I pass on to another matter-a somewhat delicate one, because it touches, on one side, the amenities of competition. Dealing with this, it shall be my earnest endeavour to avoid offence, and my resolute purpose to speak with plainness and directness.

When attending musical competitions in Wales, I have often had to notice the curiously strong, not to say bitter, feeling they excite. Welshmen are generally credited with keen susceptibility and quick tempers, but, assuming the truth of this, and making allowance for it, there remains much feeling not accounted for. We must not, of course, expect the calmness of a philosopher from the average man who is smarting under defeat. In most

cases he will relieve his mind somehow, and, as a rule, he does it by putting forward evidence to prove that he has been beaten through the operation of causes beyond his own control. But it too often happens that an unsuccessful Welsh choir will adopt the ethics of some football crowds and "take it out of" the adjudicators. The ridiculous absurdity of this course never seems to be perceived-for ridiculous absurdity it is when a competitor accepts a judge before the verdict, and repudiates him after it. I have met with various grotesque cases in

the course of my Eisteddfodic experience, but will mention only the recent conduct of a well-known choir, which declined to sing before certain adjudicators on the plea that, at a meeting held not long before, when the choir was unsuccessful, those gentlemen and their colleagues refused a detailed statement of the reasons which led to their decision. Nobody, I imagine, disputes the right of a choir to accept or reject an adjudicator, or, having rejected him, to keep its motive to itself. But when a cause is assigned, let it at any rate be adequate; let there be some force in it; let it show, on the face of it, some sort of ground for an action of gravity. I will not dwell further on this point. It is notorious that Eisteddfodic contests are often a source of bitterness and ill-will.

______

> _Stated problem a_: Copy the listing from its first line through the line containing "building: (109, 148)", putting "garden" in place of "park" and leaving everything else unchanged.

______

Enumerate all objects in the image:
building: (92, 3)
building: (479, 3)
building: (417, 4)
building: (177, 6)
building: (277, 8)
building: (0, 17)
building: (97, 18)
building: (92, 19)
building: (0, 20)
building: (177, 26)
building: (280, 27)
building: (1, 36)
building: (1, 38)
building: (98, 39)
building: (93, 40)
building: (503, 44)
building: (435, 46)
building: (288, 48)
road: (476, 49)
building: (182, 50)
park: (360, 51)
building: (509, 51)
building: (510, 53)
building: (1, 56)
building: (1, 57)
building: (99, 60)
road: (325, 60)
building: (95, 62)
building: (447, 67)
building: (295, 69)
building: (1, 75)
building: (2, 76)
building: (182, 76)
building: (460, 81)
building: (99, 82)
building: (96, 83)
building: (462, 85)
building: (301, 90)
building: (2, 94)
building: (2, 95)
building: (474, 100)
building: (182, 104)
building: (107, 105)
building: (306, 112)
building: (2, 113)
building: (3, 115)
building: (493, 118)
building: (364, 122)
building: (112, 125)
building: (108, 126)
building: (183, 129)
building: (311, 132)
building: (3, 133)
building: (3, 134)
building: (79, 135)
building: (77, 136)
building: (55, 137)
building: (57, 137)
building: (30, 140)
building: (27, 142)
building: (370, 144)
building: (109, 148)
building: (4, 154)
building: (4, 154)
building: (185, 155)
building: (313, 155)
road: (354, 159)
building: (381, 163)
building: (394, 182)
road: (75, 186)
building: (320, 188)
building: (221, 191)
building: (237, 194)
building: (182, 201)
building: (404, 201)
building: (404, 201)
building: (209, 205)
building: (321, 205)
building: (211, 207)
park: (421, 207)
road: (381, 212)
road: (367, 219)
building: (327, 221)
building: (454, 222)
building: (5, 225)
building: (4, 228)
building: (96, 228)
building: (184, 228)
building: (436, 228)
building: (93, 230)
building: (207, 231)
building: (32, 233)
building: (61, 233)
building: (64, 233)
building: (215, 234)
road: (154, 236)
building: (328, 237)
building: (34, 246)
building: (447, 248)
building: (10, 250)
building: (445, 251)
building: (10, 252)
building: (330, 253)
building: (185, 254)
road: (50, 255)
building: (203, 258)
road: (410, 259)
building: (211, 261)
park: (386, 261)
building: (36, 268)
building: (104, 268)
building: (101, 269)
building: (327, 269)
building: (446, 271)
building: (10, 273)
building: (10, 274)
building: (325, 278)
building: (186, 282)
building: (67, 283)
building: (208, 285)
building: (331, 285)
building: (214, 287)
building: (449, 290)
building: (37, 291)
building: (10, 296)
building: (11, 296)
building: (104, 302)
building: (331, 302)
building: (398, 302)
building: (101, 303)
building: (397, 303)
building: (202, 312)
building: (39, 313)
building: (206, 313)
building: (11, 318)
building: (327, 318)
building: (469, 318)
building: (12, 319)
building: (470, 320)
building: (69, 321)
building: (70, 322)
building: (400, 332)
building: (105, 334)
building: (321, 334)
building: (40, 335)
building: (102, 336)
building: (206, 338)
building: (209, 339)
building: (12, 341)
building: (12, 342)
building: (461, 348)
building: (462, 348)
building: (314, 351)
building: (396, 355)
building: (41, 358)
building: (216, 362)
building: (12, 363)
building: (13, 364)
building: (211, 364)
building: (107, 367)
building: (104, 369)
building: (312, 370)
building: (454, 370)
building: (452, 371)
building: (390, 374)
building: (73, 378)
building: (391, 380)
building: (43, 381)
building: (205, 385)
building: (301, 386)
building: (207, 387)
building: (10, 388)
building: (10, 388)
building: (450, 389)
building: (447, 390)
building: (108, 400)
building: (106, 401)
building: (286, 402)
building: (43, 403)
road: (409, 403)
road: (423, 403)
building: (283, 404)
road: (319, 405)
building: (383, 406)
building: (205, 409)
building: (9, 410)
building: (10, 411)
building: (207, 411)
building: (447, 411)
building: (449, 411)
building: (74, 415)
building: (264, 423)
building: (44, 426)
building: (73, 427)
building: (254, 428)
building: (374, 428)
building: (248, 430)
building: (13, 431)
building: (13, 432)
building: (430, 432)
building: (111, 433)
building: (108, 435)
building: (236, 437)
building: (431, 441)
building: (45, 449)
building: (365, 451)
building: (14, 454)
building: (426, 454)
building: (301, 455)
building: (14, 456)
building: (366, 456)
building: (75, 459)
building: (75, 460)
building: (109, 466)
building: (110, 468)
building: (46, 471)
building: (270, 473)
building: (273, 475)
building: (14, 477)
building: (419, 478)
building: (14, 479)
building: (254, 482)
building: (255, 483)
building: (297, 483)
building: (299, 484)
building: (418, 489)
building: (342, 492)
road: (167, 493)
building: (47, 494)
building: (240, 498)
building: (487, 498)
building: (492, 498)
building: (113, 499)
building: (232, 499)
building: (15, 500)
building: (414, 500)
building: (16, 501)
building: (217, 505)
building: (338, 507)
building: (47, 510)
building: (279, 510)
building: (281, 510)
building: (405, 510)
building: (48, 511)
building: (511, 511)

______

> _Stated problem b_: According to the passage on Welsh musical competitions, what reason did a well-known choir give for declining to sing before certain adjudicators?

> _Written reply a_:
Enumerate all objects in the image:
building: (92, 3)
building: (479, 3)
building: (417, 4)
building: (177, 6)
building: (277, 8)
building: (0, 17)
building: (97, 18)
building: (92, 19)
building: (0, 20)
building: (177, 26)
building: (280, 27)
building: (1, 36)
building: (1, 38)
building: (98, 39)
building: (93, 40)
building: (503, 44)
building: (435, 46)
building: (288, 48)
road: (476, 49)
building: (182, 50)
garden: (360, 51)
building: (509, 51)
building: (510, 53)
building: (1, 56)
building: (1, 57)
building: (99, 60)
road: (325, 60)
building: (95, 62)
building: (447, 67)
building: (295, 69)
building: (1, 75)
building: (2, 76)
building: (182, 76)
building: (460, 81)
building: (99, 82)
building: (96, 83)
building: (462, 85)
building: (301, 90)
building: (2, 94)
building: (2, 95)
building: (474, 100)
building: (182, 104)
building: (107, 105)
building: (306, 112)
building: (2, 113)
building: (3, 115)
building: (493, 118)
building: (364, 122)
building: (112, 125)
building: (108, 126)
building: (183, 129)
building: (311, 132)
building: (3, 133)
building: (3, 134)
building: (79, 135)
building: (77, 136)
building: (55, 137)
building: (57, 137)
building: (30, 140)
building: (27, 142)
building: (370, 144)
building: (109, 148)

> _Written reply b_: At a meeting held not long before, when the choir was unsuccessful, those adjudicators and their colleagues had refused to give a detailed statement of the reasons for their decision.